Financial Self-Exclusion for Religious Motives. an Empirical Analysis of Informal Transfer Systems.

Thursday, 2 July 2015: 10:15 AM-11:45 AM
CLM.B.05 (Clement House)
Dulce Redin, University of Navarra, Pamplona, Spain
Reyes Calderon, University of Navarra, Pamplona, Spain
In the XXI Century, the usage of financial services forms an essential part of life in society. The impossibility of access and/or the non-usage of the formers, i.e. Financial Exclusion (FE), generates poverty, deprivation and inequality. Hence, the fight against FE has made a way into all governmental agendas. In the era of globalization and the massive mobility of workers, FE particularly affects the segment of migrants from developing countries (Carbó et al, 2005) who have the need to send remittances to their families back home. In 2014, the flow of remittances received by developing countries accounted for $436 Billion (World Bank, 2014). A substantial share of these remittances is sent through informal channels, which are neither regulated nor supervised. Informal transfers may be due to the FE of migrants due to the presence of barriers of access, condition, price or marketing but also it can be attributed to the voluntary not use of formal financial channels or self-exclusion. Religious, cultural or ethical reasons may explain this phenomenon but they are very difficult to measure.

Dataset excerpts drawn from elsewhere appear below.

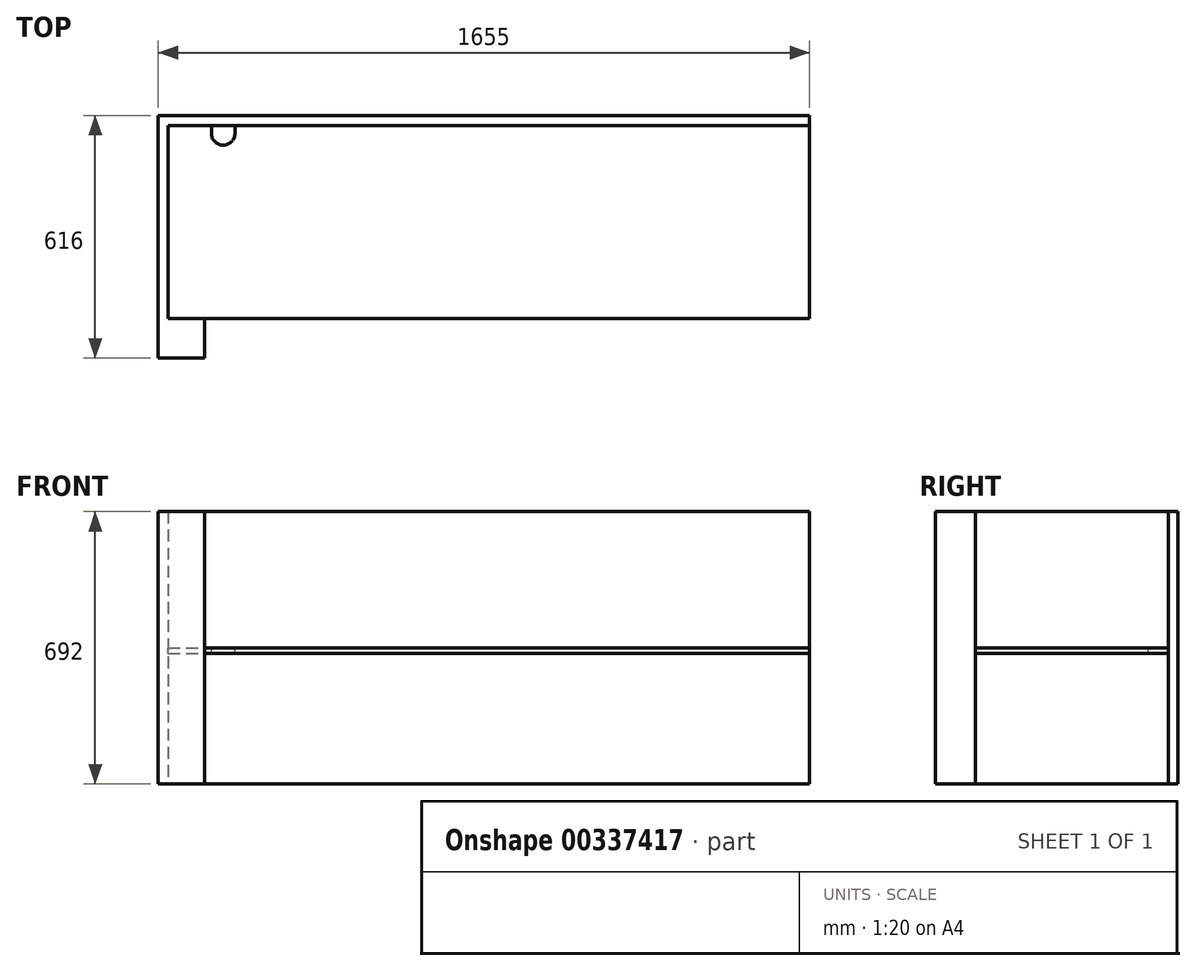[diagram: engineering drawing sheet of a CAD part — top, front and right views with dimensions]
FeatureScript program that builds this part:
annotation { "Feature Type Name" : "Feature", "Feature Type Description" : "" }
export const myFeature = defineFeature(function(context is Context, id is Id, definition is map)
    precondition{}
    {
        {
            var Q0;
            Q0=qCreatedBy(makeId("Top.planeOp"),FACE);
            var sketch = newSketch(context, id + "F0", { "sketchPlane" : qUnion([Q0])});
            skLineSegment(sketch, "E0.bottom", {"start": v(-815, 245) * mm, "end": v(-705, 245) * mm});
            skLineSegment(sketch, "E0.top", {"start": v(-815, -245) * mm, "end": v(815, -245) * mm});
            skLineSegment(sketch, "E0.left", {"start": v(-815, 245) * mm, "end": v(-815, -245) * mm});
            skLineSegment(sketch, "E0.right", {"start": v(815, 245) * mm, "end": v(815, -245) * mm});
            skLineSegment(sketch, "E1", {"start": v(-645, 245) * mm, "end": v(815, 245) * mm});
            skLineSegment(sketch, "E2", {"start": v(-705, 245) * mm, "end": v(-705, 225) * mm});
            skLineSegment(sketch, "E3", {"start": v(-645, 245) * mm, "end": v(-645, 225) * mm});
            skArc(sketch, "E4", {"start": v(-705, 225) * mm, "mid": v(-675, 195) * mm, "end": v(-645, 225) * mm});
            skLineSegment(sketch, "E5", {"start": v(-815, -245) * mm, "end": v(815, 245) * mm, "construction": true});
            skSolve(sketch);
        }
        {
            var Q0;
            Q0=makeQuery(id+"F0.imprint","IMPRINT",FACE,{"disambiguationData":[TD([[makeQuery(id+"F0.imprint","IMPRINT",EDGE,{"derivedFrom":sQuery(id+"F0.wireOp",EDGE,"E0.bottom")}),-1.0]])]});
            extrude(context, id + "F1", {"entities" : qUnion([Q0]), "oppositeDirection" : true, "depth" : 15 * mm});
        }
        {
            var Q0;
            Q0=makeQuery(id+"F1.opExtrude","CAP_FACE",FACE,{"disambiguationData":[OSD([sQuery(id+"F0.wireOp",EDGE,"E0.bottom"),sQuery(id+"F0.wireOp",EDGE,"E0.top"),sQuery(id+"F0.wireOp",EDGE,"E0.left"),sQuery(id+"F0.wireOp",EDGE,"E0.right"),sQuery(id+"F0.wireOp",EDGE,"E1"),sQuery(id+"F0.wireOp",EDGE,"E2"),sQuery(id+"F0.wireOp",EDGE,"E3"),sQuery(id+"F0.wireOp",EDGE,"E4")])],"isStart":true});
            var sketch = newSketch(context, id + "F2", { "sketchPlane" : qUnion([Q0])});
            skLineSegment(sketch, "E6", {"start": v(-815, -245) * mm, "end": v(-815, 245) * mm});
            skLineSegment(sketch, "E7", {"start": v(-815, 245) * mm, "end": v(815, 245) * mm});
            skLineSegment(sketch, "E8", {"start": v(815, 245) * mm, "end": v(815, 270) * mm});
            skLineSegment(sketch, "E9", {"start": v(815, 270) * mm, "end": v(-840, 270) * mm});
            skLineSegment(sketch, "E10", {"start": v(-840, 270) * mm, "end": v(-840, -346) * mm});
            skLineSegment(sketch, "E11", {"start": v(-840, -346) * mm, "end": v(-722, -346) * mm});
            skLineSegment(sketch, "E12", {"start": v(-722, -346) * mm, "end": v(-722, -245) * mm});
            skLineSegment(sketch, "E13", {"start": v(-722, -245) * mm, "end": v(-815, -245) * mm});
            skSolve(sketch);
        }
        {
            var Q0;
            {var subQ4=sQuery(id+"F2.wireOp",EDGE,"E6");Q0=makeQuery(id+"F2.imprint","IMPRINT",FACE,{"disambiguationData":[TD([[makeQuery(id+"F2.imprint","IMPRINT",EDGE,{"derivedFrom":subQ4}),-1.0]])]});}
            extrude(context, id + "F3", {"entities" : qUnion([Q0]), "endBound" : BoundingType.SYMMETRIC, "depth" : 2 * 346 * mm});
        }
        {
            var Q0;
            Q0=makeQuery(id+"F3.opExtrude","SWEPT_FACE",FACE,{"disambiguationData":[OSD([sQuery(id+"F2.wireOp",EDGE,"E7")])]});
            var sketch = newSketch(context, id + "F4", { "sketchPlane" : qUnion([Q0])});
            skLineSegment(sketch, "E14", {"start": v(-695, 346) * mm, "end": v(-695, -346) * mm, "construction": true});
            skLineSegment(sketch, "E15", {"start": v(-95, 346) * mm, "end": v(-95, -346) * mm, "construction": true});
            skLineSegment(sketch, "E16", {"start": v(-815, 331) * mm, "end": v(815, 331) * mm, "construction": true});
            skLineSegment(sketch, "E17", {"start": v(-815, 302.5) * mm, "end": v(815, 302.5) * mm, "construction": true});
            skLineSegment(sketch, "E18", {"start": v(-815, 252.5) * mm, "end": v(815, 252.5) * mm, "construction": true});
            skLineSegment(sketch, "E19", {"start": v(-815, 148.5) * mm, "end": v(815, 148.5) * mm, "construction": true});
            skCircle(sketch, "E20", {"center": v(-695, 302.5) * mm, "radius": 4.5 * mm});
            skCircle(sketch, "E21", {"center": v(-695, 148.5) * mm, "radius": 4.5 * mm});
            skCircle(sketch, "E22", {"center": v(-95, 302.5) * mm, "radius": 4.5 * mm});
            skCircle(sketch, "E23", {"center": v(-95, 148.5) * mm, "radius": 4.5 * mm});
            skLineSegment(sketch, "E24.bottom", {"start": v(-455, 235) * mm, "end": v(-185, 235) * mm, "construction": true});
            skLineSegment(sketch, "E24.top", {"start": v(-455, 25) * mm, "end": v(-185, 25) * mm, "construction": true});
            skLineSegment(sketch, "E24.left", {"start": v(-455, 235) * mm, "end": v(-455, 25) * mm, "construction": true});
            skLineSegment(sketch, "E24.right", {"start": v(-185, 235) * mm, "end": v(-185, 25) * mm, "construction": true});
            skLineSegment(sketch, "E25", {"start": v(-455, 25) * mm, "end": v(-185, 235) * mm, "construction": true});
            skPoint(sketch, "E26", {"position": v(-320, 130) * mm});
            skLineSegment(sketch, "E27", {"start": v(-15, 346) * mm, "end": v(-15, 0) * mm, "construction": true});
            skSolve(sketch);
        }
    });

In a long database for 51 countries, Redín (2015) finds that there is FE in the market for remittances that attends to pure economics reasons; that is, there is a substitution effect between formal and informal channels that is explained by the relatively low price (i.e. the black market premium) that offer the not regulated transfer mechanisms. However, this FE has different importance depending on the religious adherence of migrants and their families. In this paper, following the empirical framework of Redín (2015), we explore whether religious factors explain the deviation from formal financial institutions and therefore financial self-exclusion in the market for remittances. Our conclusions certify that adherents of the Islamic religion do not exclude themselves from the formal financial system because of pure economic issues, contrary to what happens with Christians or Jews.


Carbó, S., E. P. M. Gardener and P. Molyneux (2005), Financial Exclusion, Palgrave Macmillan Studies in Banking and Financial Institutions.

Redín (2015), “The relationship between Formal and Informal Remittance Systems in the light of Financial Exclusion of International Migration”, School of Economics and Business Administration of the University of Navarra Working Paper

World Bank (2014), Migration and Development Brief. Migration and Remittances Team, Development Prospects Group, World Bank.